> **Job item**:
Transcribe these records exactly, dropping every picture.

Dataset items
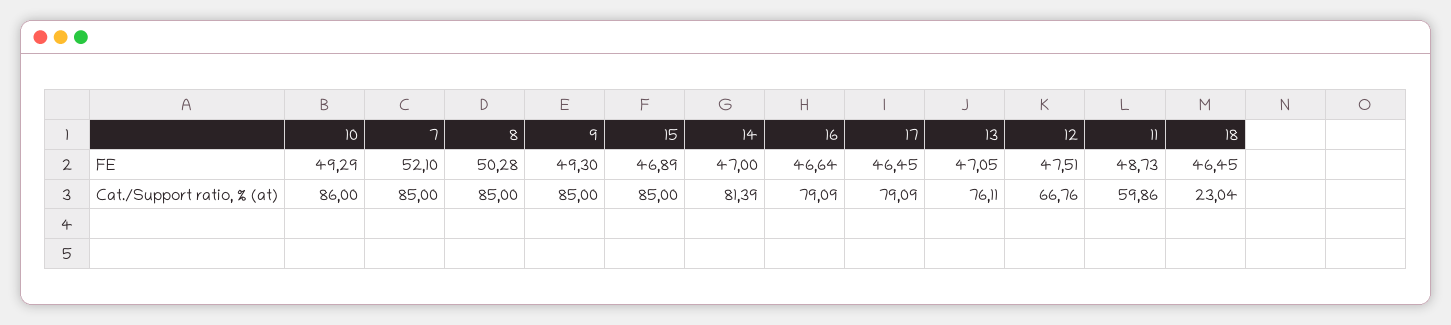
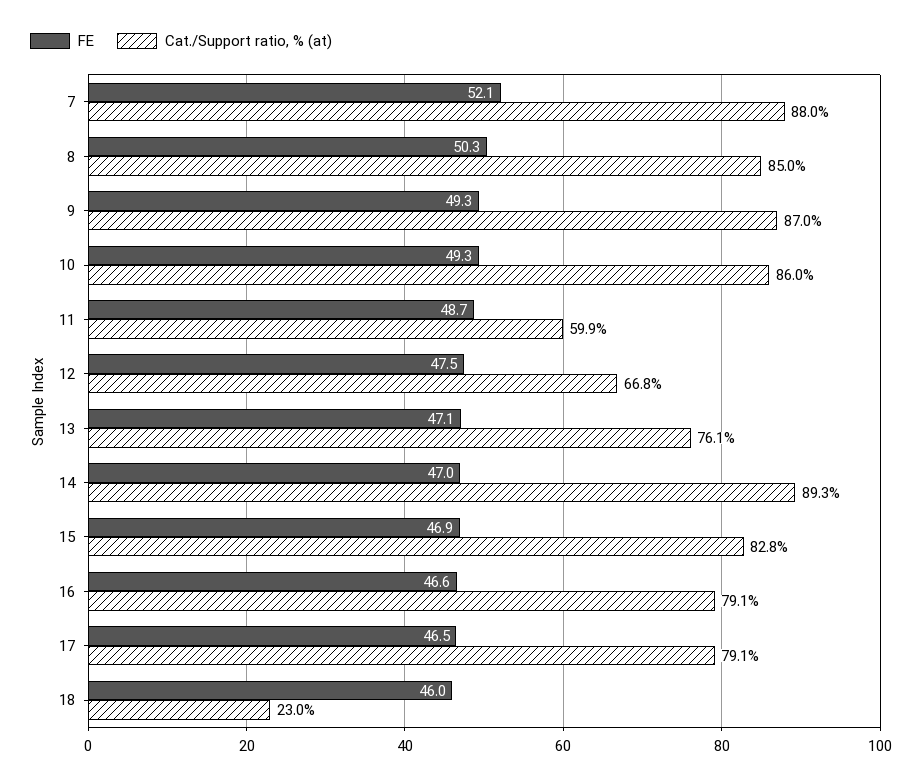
FE, 18: 46.45 -> 46
Cat./Support ratio, % (at), 7: 85 -> 88
Cat./Support ratio, % (at), 9: 85 -> 87
Cat./Support ratio, % (at), 15: 85 -> 82.8
Cat./Support ratio, % (at), 14: 81.39 -> 89.3

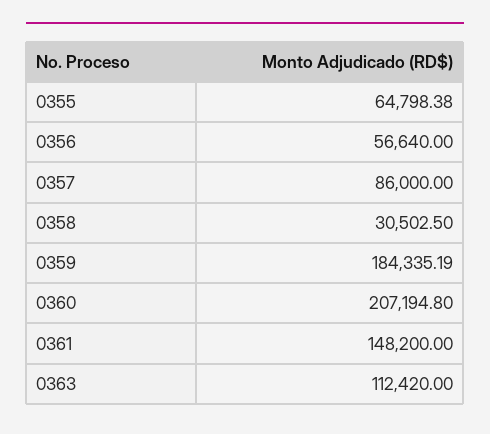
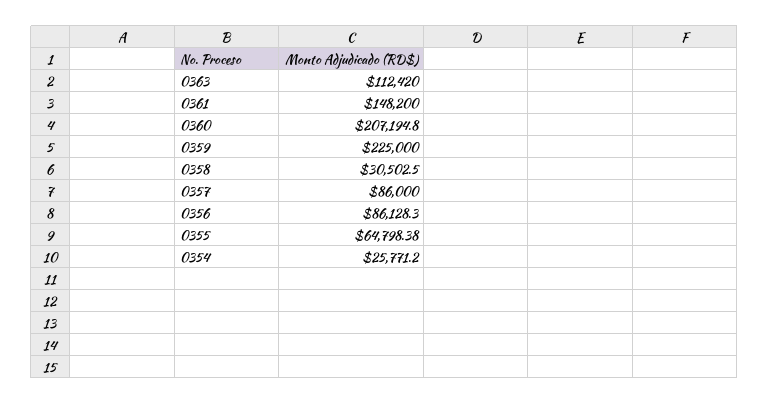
0356: 56640 -> 86128.3
0359: 184335.19 -> 225000
0354: none -> 25771.2

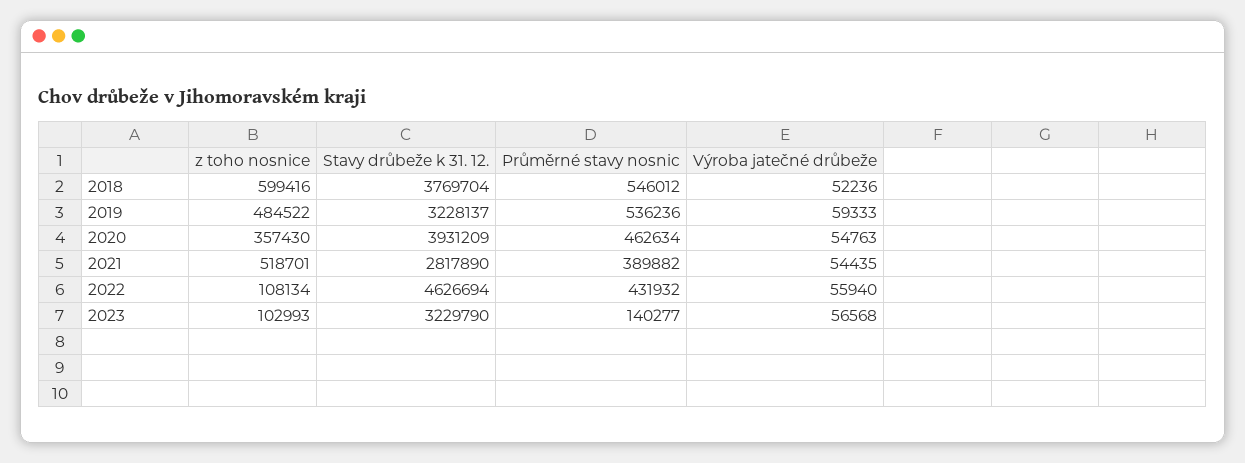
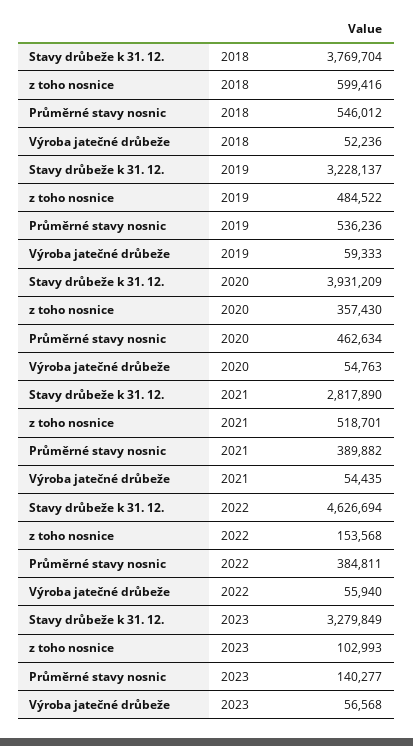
z toho nosnice, 2022: 108134 -> 153568
Průměrné stavy nosnic, 2022: 431932 -> 384811
Stavy drůbeže k 31. 12., 2023: 3229790 -> 3279849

> **Your solution**:
FE, 18: 46.45 -> 46
Cat./Support ratio, % (at), 7: 85 -> 88
Cat./Support ratio, % (at), 9: 85 -> 87
Cat./Support ratio, % (at), 15: 85 -> 82.8
Cat./Support ratio, % (at), 14: 81.39 -> 89.3

0356: 56640 -> 86128.3
0359: 184335.19 -> 225000
0354: none -> 25771.2

z toho nosnice, 2022: 108134 -> 153568
Průměrné stavy nosnic, 2022: 431932 -> 384811
Stavy drůbeže k 31. 12., 2023: 3229790 -> 3279849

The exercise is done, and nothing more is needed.